There is something uniquely demoralizing about spring when you live and work in the North. About waking up in the morning, putting on your boots, and setting out for the day only to realize your vehicle is under a foot of snow. Or after having reintegrated your spring jacket into your rotation, opening your front door and discovering, not unlike a cat dropping a dead bird at your feet, that the darkest depth of January has returned to gift you a week of -20°C weather that you did not ask for.
It’s the inconsistency that is so frustrating. At least we all know what we’re getting from Old Man Winter. He’s mean, he’s stubborn, and he is the sort of person who yells at his television.
But spring is a far worse personification. More like a bad boyfriend or girlfriend than an actual season. Mostly cold, with massive mood swings and tons of mixed signals. The kind of person who would no-show for a date with a lame excuse about having to work late, yadda, yadda.
The emotional pall that falls upon the North this time of year may speak to a much larger need within all of us: the desire to have things we can count on. To go to bed at night and imagine the next day, what it will be like, what to expect, how to go about solving the potential problems in our work life. And although some of us can—and do—thrive in a chaotic environment, I haven’t met anyone who enjoys living in one 24/7.
In the world of labour relations within which I work, inconsistency can be a huge issue for us and our members. Sometimes, it’s not that a worker necessarily disagrees with a rule or policy. But the moment that it is enforced inconsistently, it becomes instantly resented. Something as arbitrary as bumping a start time for the day, or changing where the marshalling point is going to be. If it’s done in a way that comes out of the blue and unexpected, it almost invariably results in backlash.
In my job, I have had to move the goalposts of what to expect day to day. I plan for it to be a bit messy, with conflict and trouble, and victories and meaningful successes.
Sometimes, what I assumed was an office day turns into termination meetings all day at a site. Sometimes, those termination meetings result in grievance meetings well into the evening.

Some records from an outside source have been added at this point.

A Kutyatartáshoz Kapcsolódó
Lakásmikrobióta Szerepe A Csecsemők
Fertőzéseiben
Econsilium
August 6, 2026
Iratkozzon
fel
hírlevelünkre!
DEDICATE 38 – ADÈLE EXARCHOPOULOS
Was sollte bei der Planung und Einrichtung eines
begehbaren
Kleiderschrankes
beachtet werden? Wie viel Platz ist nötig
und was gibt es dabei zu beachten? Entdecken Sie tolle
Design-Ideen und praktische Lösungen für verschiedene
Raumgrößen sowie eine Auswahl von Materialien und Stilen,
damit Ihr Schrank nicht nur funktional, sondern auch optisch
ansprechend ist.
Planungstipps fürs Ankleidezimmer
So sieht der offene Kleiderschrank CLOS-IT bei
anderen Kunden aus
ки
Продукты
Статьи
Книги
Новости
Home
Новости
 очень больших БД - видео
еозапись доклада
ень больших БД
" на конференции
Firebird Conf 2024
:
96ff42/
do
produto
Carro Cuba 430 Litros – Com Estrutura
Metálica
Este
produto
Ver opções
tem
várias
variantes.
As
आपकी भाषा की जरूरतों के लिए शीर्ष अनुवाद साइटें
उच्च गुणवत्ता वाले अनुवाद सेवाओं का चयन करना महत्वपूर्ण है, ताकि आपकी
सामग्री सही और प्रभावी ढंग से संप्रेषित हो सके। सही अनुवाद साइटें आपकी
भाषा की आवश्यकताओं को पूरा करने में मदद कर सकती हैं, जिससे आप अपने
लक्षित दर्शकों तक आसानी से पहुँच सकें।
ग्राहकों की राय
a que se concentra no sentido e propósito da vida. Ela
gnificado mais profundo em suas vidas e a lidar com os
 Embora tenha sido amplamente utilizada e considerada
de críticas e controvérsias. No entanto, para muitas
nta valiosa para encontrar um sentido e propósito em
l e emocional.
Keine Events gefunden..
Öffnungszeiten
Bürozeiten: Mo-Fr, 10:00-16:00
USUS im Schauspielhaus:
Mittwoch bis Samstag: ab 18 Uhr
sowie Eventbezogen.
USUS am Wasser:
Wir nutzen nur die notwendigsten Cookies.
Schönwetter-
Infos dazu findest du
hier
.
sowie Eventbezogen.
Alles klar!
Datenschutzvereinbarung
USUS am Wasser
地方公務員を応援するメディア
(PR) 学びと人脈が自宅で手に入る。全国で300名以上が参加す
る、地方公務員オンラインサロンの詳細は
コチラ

If you really think about it, a measure of unpredictability is found in almost every profession and every workplace. Where we can save ourselves some disappointment, though, is by determining between the things that we can and cannot control. You know, like the weather.
Maybe I would do well to remember this when I’m scraping ice off my windshield on the first day of spring. That despite how the rest of the world has determined March 20th as the end of winter, we up North are very much within its cold, frozen grip, and will be for quite a few more weeks—no matter what I expect.
But, man, I sure can’t wait for summer.